BEGIN EXTRACT TO READ
The difficult times also forced me to define our process a lot more. I did some really stupid things in that first couple of years, and I think if the performance had been great, we would have just stuck with, "Here's a stock that we like and I've read the past five annual reports and we’ll go buy it." Making some mistakes forced us to sit down and think about, "Well what is the process? What is the checklist here that stops us making some of those mistakes?" We've worked really hard to try and define that and make sure that we go through it and we've probably got the same number of winners that we were having even way back then, we've just got a lot less mistakes and less portfolio exposure to those mistakes. We still take risk, but we're not having 10 percent swings at things that can go to zero, and that's been a very healthy consequence of that early bad performance.

Can you shine a little bit of a spotlight on how deep you go with some of these processes? Can you share a few examples of processes you've got in place at Forager?

We have a very clearly defined checklist; a piece of research will typically run to 35 to 45 pages. That will include; what does the industry structure look like? How many players are there? Do you think this company has pricing power? We run through Porter's five forces. We run through a competitor analysis. We look at the individual company's history. What do the management incentives look like? What do the historical financials look like? All of that comes together into an idea, so there is a lot of work in that. If you know the stock and you've already done a bit, you can pull it together in a week though. I think it's important that we do in-depth research. We make sure we check all the boxes on these stock ideas, the actual idea itself needs to be simple, though. You need to be able to say in a page of work, "Here's what the stock is and here's why I like it." Because if it gets too complicated, complication means there's more things that can go wrong.

“You need to be able to say in a page of work, "Here's what the stock is and here's why I like it." Because if it gets too complicated, complication means there's more things that can go wrong.”

The idea is simple and the work is due diligence for us, saying "okay, you've got this idea, it's a good idea, it's a simple idea, let's go and check that you're right." I've never researched myself into an idea. I've only researched myself out. The idea is simple. You pick it up and you look at it, you think this is good business and it's trading at an attractive price, and then you go and do the work to see whether that's right or wrong.

So, your natural starting point is, "it's a no"?
END EXTRACT TO READ
BEGIN DATA TO EXAMINE
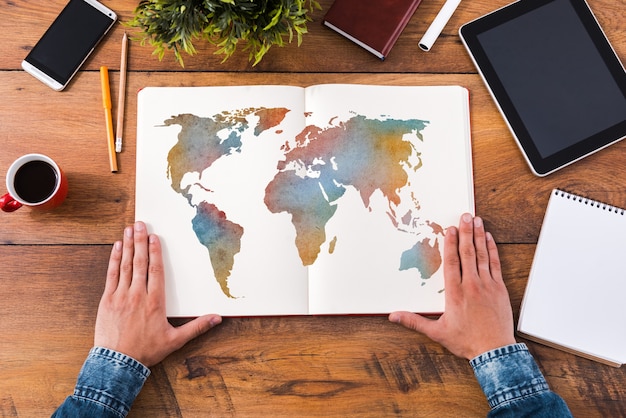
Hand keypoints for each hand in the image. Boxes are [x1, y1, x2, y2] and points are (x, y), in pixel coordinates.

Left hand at [94, 221, 221, 366]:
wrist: (118, 363)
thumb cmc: (146, 351)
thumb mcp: (175, 340)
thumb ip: (197, 327)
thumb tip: (217, 318)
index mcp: (155, 302)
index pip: (156, 271)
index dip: (156, 252)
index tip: (155, 237)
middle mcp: (138, 295)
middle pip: (140, 262)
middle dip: (141, 241)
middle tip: (140, 224)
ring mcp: (120, 296)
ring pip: (126, 265)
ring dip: (128, 246)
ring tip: (129, 230)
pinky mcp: (107, 300)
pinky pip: (111, 275)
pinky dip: (114, 260)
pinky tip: (117, 248)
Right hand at [389, 213, 515, 359]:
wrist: (494, 351)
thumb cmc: (466, 342)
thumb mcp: (437, 332)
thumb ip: (414, 321)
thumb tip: (393, 316)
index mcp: (455, 293)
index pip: (451, 262)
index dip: (450, 244)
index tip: (450, 229)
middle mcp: (471, 285)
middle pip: (467, 253)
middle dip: (465, 233)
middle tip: (465, 216)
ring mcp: (487, 286)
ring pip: (481, 255)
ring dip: (478, 236)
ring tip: (476, 221)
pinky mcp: (499, 289)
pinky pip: (494, 264)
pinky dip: (492, 250)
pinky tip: (489, 239)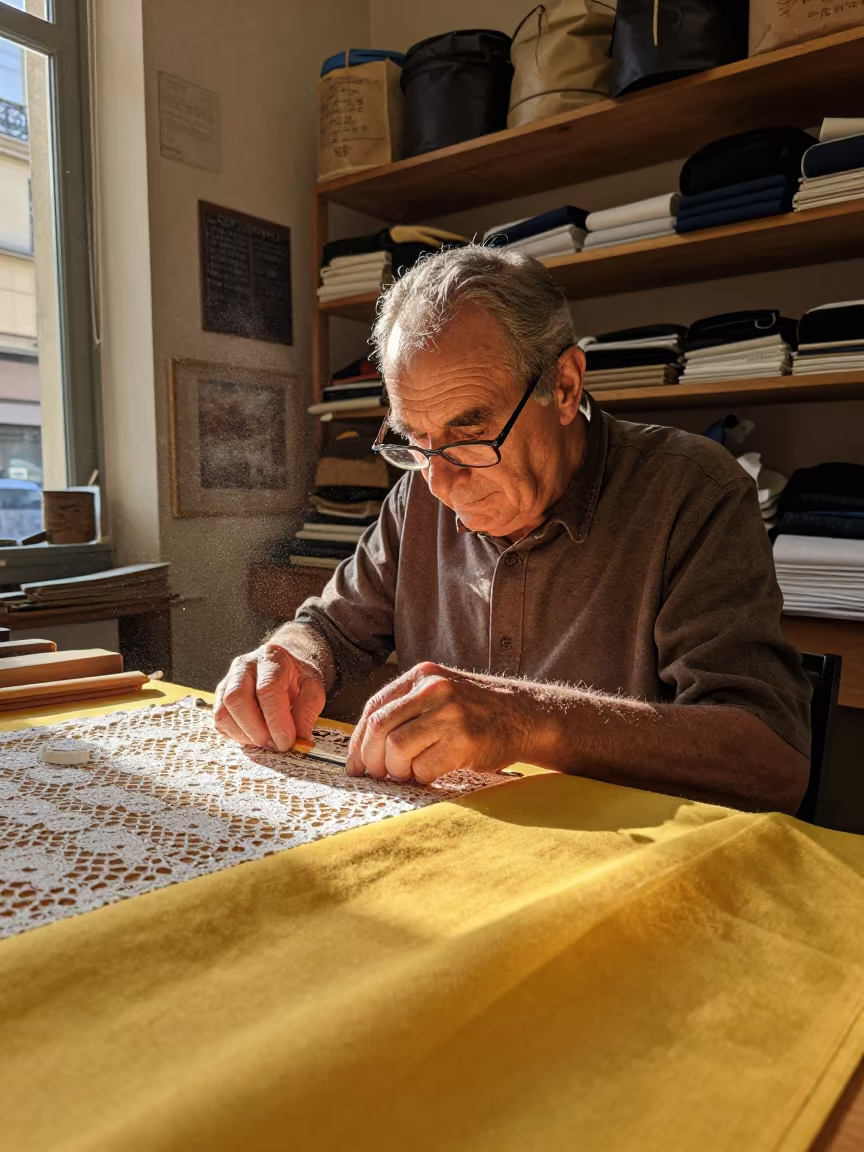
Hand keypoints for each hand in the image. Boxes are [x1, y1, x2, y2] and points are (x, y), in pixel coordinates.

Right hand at [213, 642, 324, 751]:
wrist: (283, 666)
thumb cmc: (296, 678)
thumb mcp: (312, 688)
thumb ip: (308, 711)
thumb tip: (299, 739)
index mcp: (271, 659)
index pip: (267, 689)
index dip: (276, 720)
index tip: (286, 742)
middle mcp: (244, 666)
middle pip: (237, 698)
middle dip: (256, 730)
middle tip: (275, 746)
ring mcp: (227, 681)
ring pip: (223, 712)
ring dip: (245, 735)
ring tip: (267, 742)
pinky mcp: (220, 697)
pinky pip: (220, 721)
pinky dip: (236, 735)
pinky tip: (254, 736)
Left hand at [346, 661, 530, 782]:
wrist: (526, 716)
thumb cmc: (478, 711)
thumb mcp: (441, 693)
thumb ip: (407, 709)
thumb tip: (364, 747)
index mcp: (423, 675)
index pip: (374, 707)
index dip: (359, 740)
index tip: (356, 763)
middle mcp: (434, 689)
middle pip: (379, 727)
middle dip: (371, 758)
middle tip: (377, 775)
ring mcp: (450, 714)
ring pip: (397, 748)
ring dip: (397, 770)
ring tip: (408, 773)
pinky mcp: (465, 741)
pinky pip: (424, 767)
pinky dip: (421, 776)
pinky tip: (430, 773)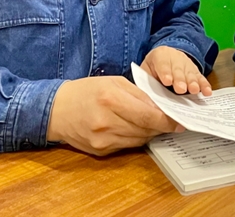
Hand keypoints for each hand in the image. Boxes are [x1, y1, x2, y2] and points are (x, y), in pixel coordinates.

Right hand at [47, 76, 182, 155]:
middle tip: (172, 121)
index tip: (179, 120)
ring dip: (149, 132)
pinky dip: (135, 137)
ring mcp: (103, 140)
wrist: (56, 110)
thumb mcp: (113, 82)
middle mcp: (107, 122)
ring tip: (154, 123)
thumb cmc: (85, 91)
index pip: (148, 116)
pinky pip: (127, 145)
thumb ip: (138, 94)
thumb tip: (160, 106)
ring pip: (139, 140)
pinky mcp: (101, 151)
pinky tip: (135, 129)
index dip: (167, 120)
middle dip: (161, 126)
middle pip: (145, 129)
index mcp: (111, 100)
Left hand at [141, 45, 211, 95]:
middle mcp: (176, 58)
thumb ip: (145, 81)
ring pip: (190, 73)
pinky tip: (207, 92)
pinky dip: (204, 85)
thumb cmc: (153, 68)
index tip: (167, 81)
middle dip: (180, 79)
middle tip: (181, 89)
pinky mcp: (196, 72)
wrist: (165, 57)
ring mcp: (187, 64)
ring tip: (194, 90)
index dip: (165, 72)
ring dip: (193, 82)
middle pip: (178, 69)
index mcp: (160, 55)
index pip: (162, 63)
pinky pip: (201, 78)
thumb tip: (143, 98)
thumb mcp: (145, 70)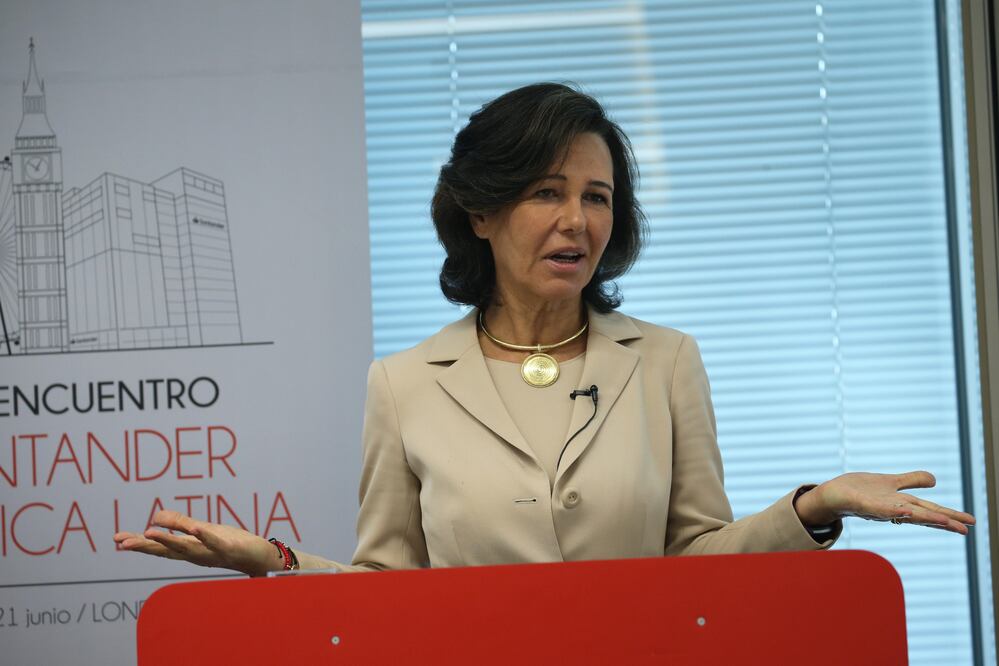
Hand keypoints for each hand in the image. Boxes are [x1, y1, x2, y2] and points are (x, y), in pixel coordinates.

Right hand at [113, 510, 282, 576]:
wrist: (259, 556)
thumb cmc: (230, 543)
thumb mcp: (203, 530)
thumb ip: (181, 524)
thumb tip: (156, 516)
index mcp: (188, 549)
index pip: (159, 547)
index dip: (137, 543)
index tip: (115, 538)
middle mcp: (196, 554)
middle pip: (166, 551)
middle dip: (143, 546)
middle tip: (121, 543)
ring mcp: (212, 553)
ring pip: (186, 548)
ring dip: (168, 541)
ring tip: (149, 532)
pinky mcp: (229, 548)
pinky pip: (215, 542)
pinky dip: (204, 536)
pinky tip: (195, 528)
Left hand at [794, 471, 974, 534]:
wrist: (834, 494)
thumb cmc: (862, 490)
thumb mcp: (891, 482)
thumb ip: (912, 481)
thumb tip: (935, 480)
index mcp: (902, 503)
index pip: (930, 510)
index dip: (949, 516)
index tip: (970, 524)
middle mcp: (894, 508)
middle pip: (923, 515)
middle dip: (945, 522)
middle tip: (967, 530)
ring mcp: (879, 508)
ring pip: (905, 514)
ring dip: (924, 517)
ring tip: (945, 522)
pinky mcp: (863, 505)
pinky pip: (879, 509)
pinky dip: (892, 511)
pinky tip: (904, 511)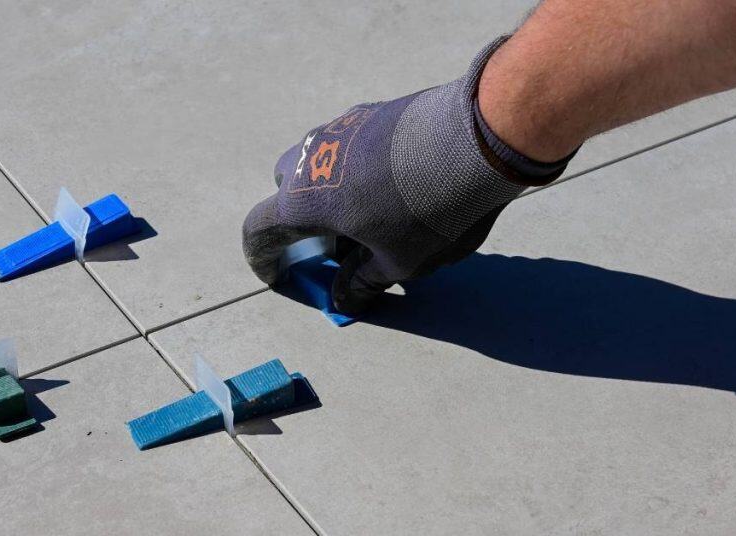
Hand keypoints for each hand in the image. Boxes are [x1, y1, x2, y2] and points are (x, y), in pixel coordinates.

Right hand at [242, 37, 523, 313]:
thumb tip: (344, 297)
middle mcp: (309, 158)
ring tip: (371, 215)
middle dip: (300, 220)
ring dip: (330, 191)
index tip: (279, 276)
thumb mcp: (399, 262)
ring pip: (318, 162)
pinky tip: (397, 184)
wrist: (476, 137)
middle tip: (335, 245)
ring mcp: (340, 128)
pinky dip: (357, 169)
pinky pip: (350, 145)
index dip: (264, 259)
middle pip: (286, 191)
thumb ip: (363, 281)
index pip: (259, 231)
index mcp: (302, 202)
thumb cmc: (429, 211)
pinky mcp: (372, 111)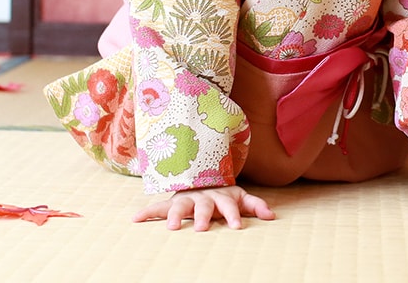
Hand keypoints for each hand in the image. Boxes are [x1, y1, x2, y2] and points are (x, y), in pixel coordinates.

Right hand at [132, 185, 275, 231]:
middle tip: (201, 229)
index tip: (236, 227)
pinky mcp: (171, 203)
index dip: (232, 215)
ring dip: (175, 215)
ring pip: (180, 205)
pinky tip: (136, 219)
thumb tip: (271, 216)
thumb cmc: (222, 194)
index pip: (228, 205)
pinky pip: (158, 206)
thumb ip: (255, 205)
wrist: (200, 177)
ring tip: (171, 227)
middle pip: (203, 206)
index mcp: (220, 196)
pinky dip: (147, 212)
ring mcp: (186, 199)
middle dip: (202, 217)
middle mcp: (203, 197)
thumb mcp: (240, 197)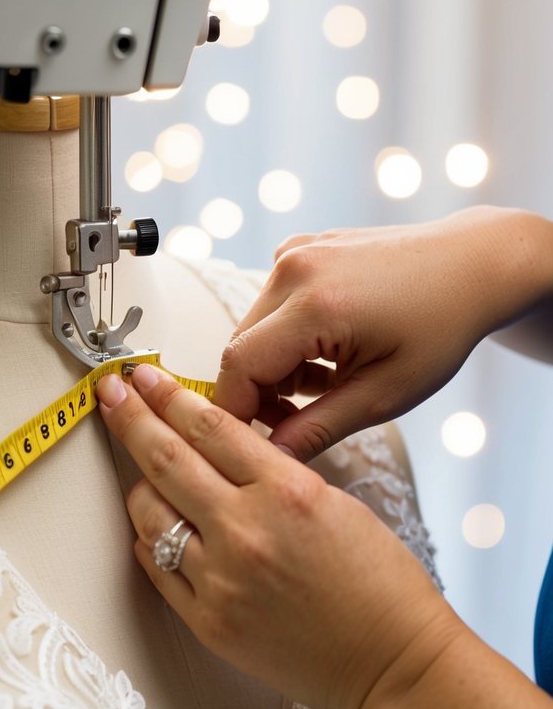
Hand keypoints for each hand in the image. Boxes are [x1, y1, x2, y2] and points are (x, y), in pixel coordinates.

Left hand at [96, 364, 458, 708]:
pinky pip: (156, 568)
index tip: (146, 378)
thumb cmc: (380, 584)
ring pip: (150, 513)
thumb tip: (222, 449)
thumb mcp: (334, 503)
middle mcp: (245, 530)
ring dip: (137, 482)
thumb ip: (273, 473)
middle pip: (166, 459)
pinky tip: (152, 525)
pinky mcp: (207, 621)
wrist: (392, 664)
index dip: (168, 396)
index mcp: (285, 491)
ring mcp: (220, 580)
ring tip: (135, 466)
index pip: (209, 427)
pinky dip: (149, 540)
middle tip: (111, 394)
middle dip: (131, 418)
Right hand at [215, 206, 550, 461]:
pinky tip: (328, 350)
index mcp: (315, 306)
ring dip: (273, 365)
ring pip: (253, 328)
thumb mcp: (385, 394)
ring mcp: (295, 252)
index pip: (238, 366)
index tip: (252, 443)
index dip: (236, 412)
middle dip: (256, 393)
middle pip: (239, 347)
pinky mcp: (299, 249)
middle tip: (297, 422)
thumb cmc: (441, 328)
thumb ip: (319, 428)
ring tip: (326, 384)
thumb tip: (272, 459)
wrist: (472, 264)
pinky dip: (286, 336)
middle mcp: (295, 269)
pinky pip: (270, 305)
END DATA TO EXAMINE
## WHAT YOU NEED TO DO
In the interview on investment process, how would you render this sentence in Spanish: "I think it's important that we do in-depth research." The entries play no role in this exercise.

## EXPECTED ANSWER
Creo que es importante que hagamos una investigación a fondo.